10. Chicken Fried Rice

This quick and easy fried rice is a delicious way to use rotisserie chicken. It’s a great option for a satisfying dinner or lunch.

Ingredients

  • 150g rotisserie chicken, diced
  • 100g cooked rice
  • 50g mixed vegetables (peas, carrots, corn)
  • 30g soy sauce
  • 1 egg, beaten

Macros per serving

CaloriesProteinCarbsFat
55030g60g18g

Quick prep

  1. In a skillet, scramble the beaten egg and set aside.
  2. Add diced chicken and mixed vegetables to the skillet; sauté for 5 minutes.
  3. Stir in cooked rice and soy sauce; mix well.
  4. Fold in the scrambled egg.
  5. Serve hot and enjoy!

Pro tip

For extra flavor, add ginger and garlic when sautéing the vegetables.

Bottom Line

These ten rotisserie chicken recipes offer a variety of flavors and meal types, all while delivering high protein and balanced macros.
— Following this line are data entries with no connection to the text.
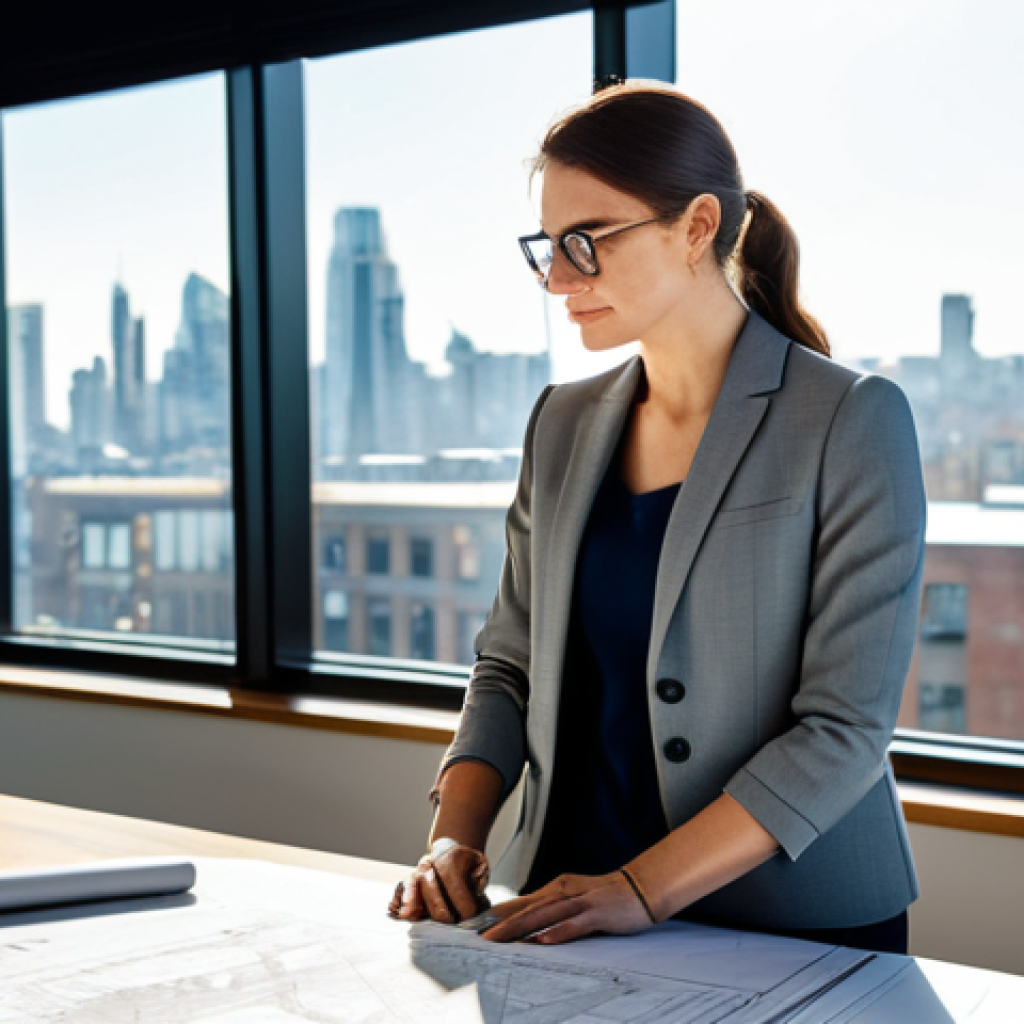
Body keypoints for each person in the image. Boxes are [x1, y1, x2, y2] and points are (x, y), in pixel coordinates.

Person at [388, 81, 926, 956]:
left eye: (587, 241)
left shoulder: (850, 418)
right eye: (547, 247)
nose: (558, 278)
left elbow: (845, 728)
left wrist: (642, 889)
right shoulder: (559, 422)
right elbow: (509, 665)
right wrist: (456, 837)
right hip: (569, 903)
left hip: (791, 922)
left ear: (698, 227)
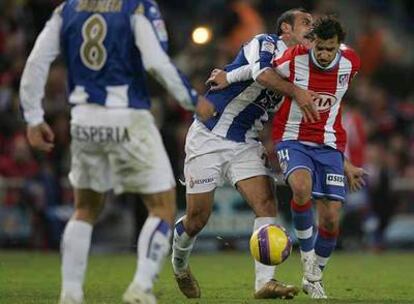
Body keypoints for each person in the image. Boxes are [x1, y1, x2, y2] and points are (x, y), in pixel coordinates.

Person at [19, 1, 214, 304]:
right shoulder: (135, 7)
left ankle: (70, 294)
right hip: (127, 115)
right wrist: (191, 99)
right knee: (162, 206)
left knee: (84, 208)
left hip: (83, 119)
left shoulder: (67, 9)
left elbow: (36, 61)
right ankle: (141, 287)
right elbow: (155, 61)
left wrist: (33, 117)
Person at [171, 8, 319, 300]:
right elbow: (262, 75)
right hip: (208, 135)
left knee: (266, 202)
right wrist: (297, 93)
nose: (311, 27)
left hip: (246, 142)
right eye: (305, 23)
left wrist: (230, 75)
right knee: (197, 219)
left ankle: (265, 283)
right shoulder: (264, 42)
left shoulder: (300, 66)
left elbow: (253, 74)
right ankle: (179, 266)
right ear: (285, 30)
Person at [271, 16, 361, 298]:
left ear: (339, 46)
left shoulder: (351, 63)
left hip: (329, 145)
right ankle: (307, 255)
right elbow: (264, 74)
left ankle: (315, 276)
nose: (323, 54)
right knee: (300, 187)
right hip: (292, 137)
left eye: (329, 49)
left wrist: (345, 162)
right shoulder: (294, 58)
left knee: (332, 219)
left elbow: (338, 102)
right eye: (319, 48)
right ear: (312, 43)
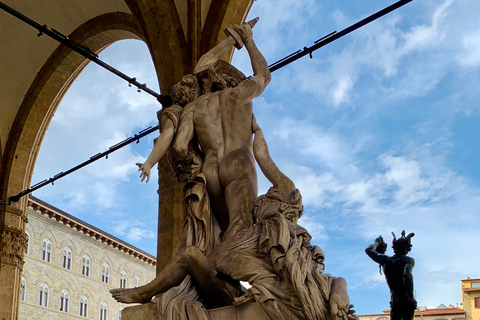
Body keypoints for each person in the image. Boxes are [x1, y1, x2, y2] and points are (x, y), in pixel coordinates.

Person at [111, 117, 356, 320]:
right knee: (189, 255)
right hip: (233, 288)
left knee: (189, 255)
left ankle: (144, 293)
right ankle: (144, 293)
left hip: (251, 294)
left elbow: (262, 155)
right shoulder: (258, 231)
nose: (261, 203)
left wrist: (255, 128)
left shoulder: (282, 227)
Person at [168, 21, 271, 239]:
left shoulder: (195, 107)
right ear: (230, 80)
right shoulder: (240, 94)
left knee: (222, 236)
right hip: (238, 161)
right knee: (241, 234)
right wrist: (249, 40)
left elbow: (178, 147)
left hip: (210, 169)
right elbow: (264, 75)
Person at [365, 231, 417, 320]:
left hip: (395, 299)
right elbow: (407, 275)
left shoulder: (386, 260)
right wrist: (411, 297)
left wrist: (376, 243)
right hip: (406, 298)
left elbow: (368, 250)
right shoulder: (408, 260)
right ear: (407, 249)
The top three choices include: 1) Spicy Chicken Salad for its versatility and low calorie count, 2) Chicken and Avocado Wrap for a quick and satisfying meal, and 3) Creamy Chicken Pasta for a comforting dinner option. Each recipe can easily be logged in calorie tracking apps like Nutrola, MyFitnessPal, or Cronometer to help you stay on track with your nutrition goals.

Frequently Asked Questions

Why is rotisserie chicken a good choice for macros?

Rotisserie chicken is pre-cooked, affordable, and offers about 25g of protein per serving, making it a convenient and nutritious option for meal prep.

How can I store leftover rotisserie chicken?

Leftover rotisserie chicken can be stored in an airtight container in the refrigerator for up to four days or frozen for longer storage.

Can I use rotisserie chicken in meal prep?

Absolutely! Rotisserie chicken is perfect for meal prep as it saves time and can be incorporated into various recipes throughout the week.

What is the best way to reheat rotisserie chicken?

The best way to reheat rotisserie chicken is in the oven at 350°F (175°C) for about 20 minutes, or in the microwave for a few minutes, ensuring it remains juicy.